While the manservant was pouring wine, van Helsing ran over to Stoker’s chair and sank down beside it on one knee, somewhat in the attitude Irving had assumed a few hours previously. He rolled up Stoker’s sleeve and administered an injection from a large silver syringe.
Stoker made a face.
‘It’s my friend here who needs your ministry, Van,’ said Stoker. Getting up, he went over to where Bodenland was standing, looking out towards the woods. As Bodenland turned, Stoker saw the two tell-tale marks at his throat, and understood.
‘Better get some iodine, Van. Mr Bodenland cut himself shaving.’ He led Bodenland over to a comfortable chair and made him sit down. After standing looking compassionately down at him, he snapped his fingers. ‘I know what you need.’
In a minute, after probing in the wine cabinet, he brought forth a wine glass full of a red liquid and gave it to Joe.
‘What’s this? Wine?’
‘Laudanum. Do you a power of good and all.’
‘My god … Well, it is 1896 …’ He sipped it slowly and felt some of the lassitude leave him.
‘You should get out of here at once, Joe. You’re a marked man. I know I’ve helped to delay you, but I see now you should make for home on the morrow, sure as eggs are eggs.’
Bodenland stood up, a little shakily. He took a deep breath.
‘I’m okay, or near enough. Allow me to make you a small speech, since you’ve both been so kind and hospitable. Despite my experiences on the way to England – and I’ve hardly dared tell you of the full strangeness of that journey – I have fought with myself to deny the reality of … of vampires. To be honest, I thought they were a fiction invented for the novel you are about to finish. Even when you talked about them, I kind of reckoned you mad. Now I know you’re not mad.’
‘Heaven be praised! It’s myself that’s always thinking I’m mad, or going that way.’
‘And I’m glad of your reassurance, Mr Bodenland,’ said Florence, getting his name right in gratitude.

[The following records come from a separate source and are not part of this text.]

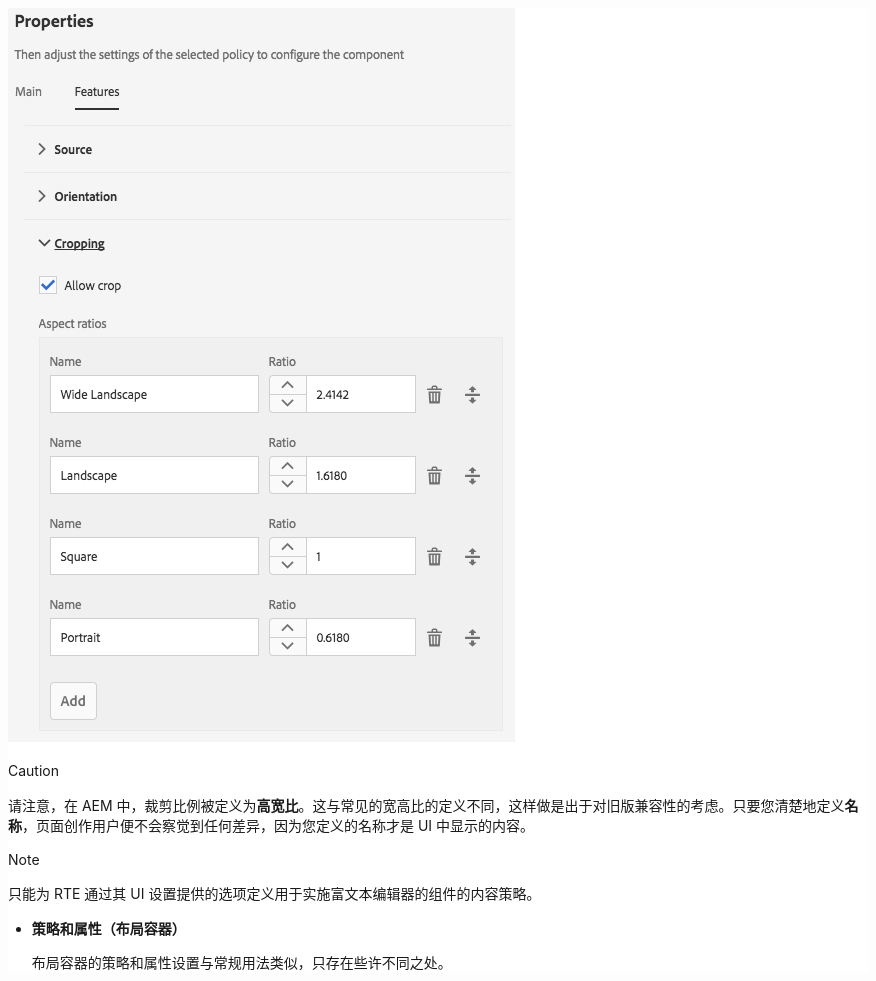   ![chlimage_1-143](assets/chlimage_1-143.png)

  >[!CAUTION]
  >
  >请注意，在 AEM 中，裁剪比例被定义为&#x200B;**高宽比**。这与常见的宽高比的定义不同，这样做是出于对旧版兼容性的考虑。只要您清楚地定义&#x200B;**名称**，页面创作用户便不会察觉到任何差异，因为您定义的名称才是 UI 中显示的内容。

  >[!NOTE]
  >
  >[](/help/sites-administering/rich-text-editor.md#main-pars-header-206036638)只能为 RTE 通过其 UI 设置提供的选项定义用于实施富文本编辑器的组件的内容策略。 [](/help/sites-administering/rich-text-editor.md#main-pars_header_206036638) [](/help/sites-administering/rich-text-editor.md#main-pars_header_206036638)

* **策略和属性（布局容器）**

  布局容器的策略和属性设置与常规用法类似，只存在些许不同之处。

‘Thanks. Let me finish my speech. Of course I still worry about my wife, Mina, and my family. I can’t resist the intuition that some dreadful thing may have happened to her. But – hell, Bram, after my experience last night I know it would be cowardice to just up and quit now, and go home as if nothing had happened. I let down my old buddy Bernard Clift. Well, I’m not about to let down my new buddy as well. I’m staying, and we’ll fight this foul thing together.’
To his surprise, Stoker flung his arms about him.
‘You’re a dear feller, sure you are.’ He shook Bodenland’s hand warmly. ‘It’s a brave decision you’ve made.’
Mrs Stoker ran up, casting her embroidery hoop on the carpet, and kissed him on the cheek.
‘I don’t want you getting my husband into trouble, now, but you spoke up like a man – like a soldier. We shall drink a sherry now, to toast you.’
‘And we’ll have a cigar,’ said Stoker. ‘At least, I will.’
This response excited Joe into a less lethargic state.
‘We won’t delay. I may be no Christian, but this is a kind of Christian quest.’ As he spoke, he took a New Testament from a side table and waved it aloft as if in proof. ‘We start tomorrow.’
‘And we prepare tonight,’ said Stoker, through his cigar.
When Stoker was out of the room, his wife came to Bodenland’s side.
‘My dear father was full of wisdom – as befitted a man who was a Lieutenant Colonel and served in the Crimea. One thing he told me was that many impossible things happen. The important thing is to decide which impossible things to believe and which not to.’
‘Sound advice, ma’am.’
‘My father’s advice was always sound. I’m undecided as yet about your impossibilities, but I’d like to ask you, if I may – supposing it were somehow possible to venture into the future, as one ventures into London – would I be able to establish if dear Bram’s latest novel will be a success?’ She laughed, as if thinking it was a silly question for a colonel’s daughter to ask.